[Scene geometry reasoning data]
● ● ● ● ●
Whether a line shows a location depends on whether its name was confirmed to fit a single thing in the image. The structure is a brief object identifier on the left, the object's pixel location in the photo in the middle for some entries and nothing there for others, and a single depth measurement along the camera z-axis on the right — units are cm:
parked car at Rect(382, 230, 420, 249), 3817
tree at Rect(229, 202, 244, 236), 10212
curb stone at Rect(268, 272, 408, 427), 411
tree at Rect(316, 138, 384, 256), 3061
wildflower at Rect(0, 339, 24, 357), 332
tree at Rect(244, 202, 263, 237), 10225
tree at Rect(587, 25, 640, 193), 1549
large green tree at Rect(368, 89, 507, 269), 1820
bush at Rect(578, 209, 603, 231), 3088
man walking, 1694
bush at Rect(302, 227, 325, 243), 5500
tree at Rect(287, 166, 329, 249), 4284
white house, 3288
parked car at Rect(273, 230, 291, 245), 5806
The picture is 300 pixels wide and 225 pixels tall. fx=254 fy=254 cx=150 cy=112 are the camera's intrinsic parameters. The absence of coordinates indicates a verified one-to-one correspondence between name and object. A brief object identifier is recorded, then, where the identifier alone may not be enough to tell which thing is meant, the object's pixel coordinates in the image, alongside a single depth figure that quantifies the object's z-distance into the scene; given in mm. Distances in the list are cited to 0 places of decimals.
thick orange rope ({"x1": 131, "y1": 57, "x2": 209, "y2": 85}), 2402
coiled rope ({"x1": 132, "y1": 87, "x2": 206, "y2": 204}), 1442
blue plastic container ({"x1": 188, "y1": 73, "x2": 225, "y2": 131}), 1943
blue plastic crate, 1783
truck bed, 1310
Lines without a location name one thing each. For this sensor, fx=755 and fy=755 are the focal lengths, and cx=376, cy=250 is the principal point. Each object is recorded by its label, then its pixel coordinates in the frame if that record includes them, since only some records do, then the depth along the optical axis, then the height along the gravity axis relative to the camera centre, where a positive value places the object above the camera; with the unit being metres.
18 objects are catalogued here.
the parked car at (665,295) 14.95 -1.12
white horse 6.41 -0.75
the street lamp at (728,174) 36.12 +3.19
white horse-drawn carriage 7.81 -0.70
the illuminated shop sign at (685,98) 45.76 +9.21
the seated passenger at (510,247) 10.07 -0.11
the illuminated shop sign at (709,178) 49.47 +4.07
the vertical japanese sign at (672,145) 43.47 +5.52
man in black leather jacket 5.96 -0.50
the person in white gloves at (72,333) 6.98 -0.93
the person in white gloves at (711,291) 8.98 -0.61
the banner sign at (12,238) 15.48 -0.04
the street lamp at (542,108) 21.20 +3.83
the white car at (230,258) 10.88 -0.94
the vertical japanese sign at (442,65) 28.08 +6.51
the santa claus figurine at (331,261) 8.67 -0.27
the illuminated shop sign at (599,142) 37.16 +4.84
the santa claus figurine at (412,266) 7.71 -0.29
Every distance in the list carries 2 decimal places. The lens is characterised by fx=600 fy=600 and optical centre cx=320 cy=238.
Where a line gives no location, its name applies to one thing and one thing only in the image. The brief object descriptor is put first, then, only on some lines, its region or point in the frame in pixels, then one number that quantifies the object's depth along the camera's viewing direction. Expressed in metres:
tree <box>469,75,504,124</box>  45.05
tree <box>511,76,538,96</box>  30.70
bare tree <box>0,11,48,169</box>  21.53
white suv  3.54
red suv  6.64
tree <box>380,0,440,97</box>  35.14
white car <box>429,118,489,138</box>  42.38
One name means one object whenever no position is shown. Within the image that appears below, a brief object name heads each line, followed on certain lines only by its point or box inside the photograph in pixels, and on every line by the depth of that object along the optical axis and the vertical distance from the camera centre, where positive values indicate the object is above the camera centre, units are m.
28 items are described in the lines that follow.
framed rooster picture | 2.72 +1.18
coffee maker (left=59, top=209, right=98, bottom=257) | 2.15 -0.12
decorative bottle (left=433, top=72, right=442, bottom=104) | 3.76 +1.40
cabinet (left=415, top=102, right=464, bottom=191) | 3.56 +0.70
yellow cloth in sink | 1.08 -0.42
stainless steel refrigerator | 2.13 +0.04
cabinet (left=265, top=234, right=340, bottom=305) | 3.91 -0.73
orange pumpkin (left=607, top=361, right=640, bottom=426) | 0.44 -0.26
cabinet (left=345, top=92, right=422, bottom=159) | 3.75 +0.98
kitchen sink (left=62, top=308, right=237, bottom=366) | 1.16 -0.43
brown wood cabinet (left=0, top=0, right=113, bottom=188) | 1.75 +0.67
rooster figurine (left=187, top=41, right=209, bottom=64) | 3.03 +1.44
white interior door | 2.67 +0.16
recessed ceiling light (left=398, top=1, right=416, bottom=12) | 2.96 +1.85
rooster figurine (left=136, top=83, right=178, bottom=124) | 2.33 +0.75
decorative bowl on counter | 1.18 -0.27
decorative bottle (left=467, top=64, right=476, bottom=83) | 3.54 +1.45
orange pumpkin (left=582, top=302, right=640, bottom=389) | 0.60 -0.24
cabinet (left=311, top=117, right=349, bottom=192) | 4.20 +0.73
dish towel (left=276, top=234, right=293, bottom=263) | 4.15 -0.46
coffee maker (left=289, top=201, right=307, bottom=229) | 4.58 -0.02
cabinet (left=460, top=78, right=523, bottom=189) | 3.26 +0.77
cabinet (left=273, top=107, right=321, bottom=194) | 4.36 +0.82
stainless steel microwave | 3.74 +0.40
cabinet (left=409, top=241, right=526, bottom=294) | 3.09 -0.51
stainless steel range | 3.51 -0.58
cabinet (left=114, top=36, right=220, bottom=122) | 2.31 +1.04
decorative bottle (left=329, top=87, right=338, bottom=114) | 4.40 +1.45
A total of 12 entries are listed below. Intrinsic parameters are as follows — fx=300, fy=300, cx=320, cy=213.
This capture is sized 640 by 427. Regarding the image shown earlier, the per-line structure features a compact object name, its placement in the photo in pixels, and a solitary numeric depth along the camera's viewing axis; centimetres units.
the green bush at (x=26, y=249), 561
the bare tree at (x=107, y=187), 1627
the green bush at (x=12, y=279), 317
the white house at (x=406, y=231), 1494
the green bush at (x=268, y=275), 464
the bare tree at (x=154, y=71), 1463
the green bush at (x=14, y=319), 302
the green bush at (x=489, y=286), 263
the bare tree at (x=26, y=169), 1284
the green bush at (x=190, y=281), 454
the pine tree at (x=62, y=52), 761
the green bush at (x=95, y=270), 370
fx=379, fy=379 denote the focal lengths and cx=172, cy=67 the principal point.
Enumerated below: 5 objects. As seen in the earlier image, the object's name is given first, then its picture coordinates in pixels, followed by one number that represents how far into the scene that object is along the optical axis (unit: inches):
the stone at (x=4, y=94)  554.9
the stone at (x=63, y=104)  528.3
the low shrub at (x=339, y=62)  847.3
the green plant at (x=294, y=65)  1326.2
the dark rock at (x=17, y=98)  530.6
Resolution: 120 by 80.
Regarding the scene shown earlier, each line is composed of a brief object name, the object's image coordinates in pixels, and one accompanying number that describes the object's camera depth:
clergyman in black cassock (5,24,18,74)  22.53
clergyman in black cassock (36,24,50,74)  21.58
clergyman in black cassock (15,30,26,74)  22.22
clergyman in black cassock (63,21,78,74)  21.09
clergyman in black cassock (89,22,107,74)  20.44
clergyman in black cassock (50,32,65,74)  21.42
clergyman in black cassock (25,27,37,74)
● ● ● ● ●
**BRIEF:** Reproduce, word for word and in full, only the lines above that start at the line with "the bare tree at (x=107, y=187), 1627" and run through the line with "clergyman in black cassock (36,24,50,74)", both ends included.

**REPLY:**
the bare tree at (x=107, y=187), 1627
the green bush at (x=12, y=279), 317
the white house at (x=406, y=231), 1494
the green bush at (x=268, y=275), 464
the bare tree at (x=154, y=71), 1463
the green bush at (x=14, y=319), 302
the green bush at (x=489, y=286), 263
the bare tree at (x=26, y=169), 1284
the green bush at (x=190, y=281), 454
the pine tree at (x=62, y=52), 761
the green bush at (x=95, y=270), 370
fx=379, fy=379 denote the focal lengths and cx=172, cy=67 the principal point.
Enumerated below: 5 objects. As seen in the earlier image, the object's name is given first, then its picture coordinates in pixels, followed by one number that represents how far into the scene that object is along the optical axis (unit: inches):
the stone at (x=4, y=94)  554.9
the stone at (x=63, y=104)  528.3
the low shrub at (x=339, y=62)  847.3
the green plant at (x=294, y=65)  1326.2
the dark rock at (x=17, y=98)  530.6
Resolution: 120 by 80.
Regarding the scene shown earlier, each line is composed of a brief object name, the object's image coordinates in pixels, and one accompanying number that describes the object's camera depth:
clergyman in black cassock (5,24,18,74)  22.53
clergyman in black cassock (36,24,50,74)  21.58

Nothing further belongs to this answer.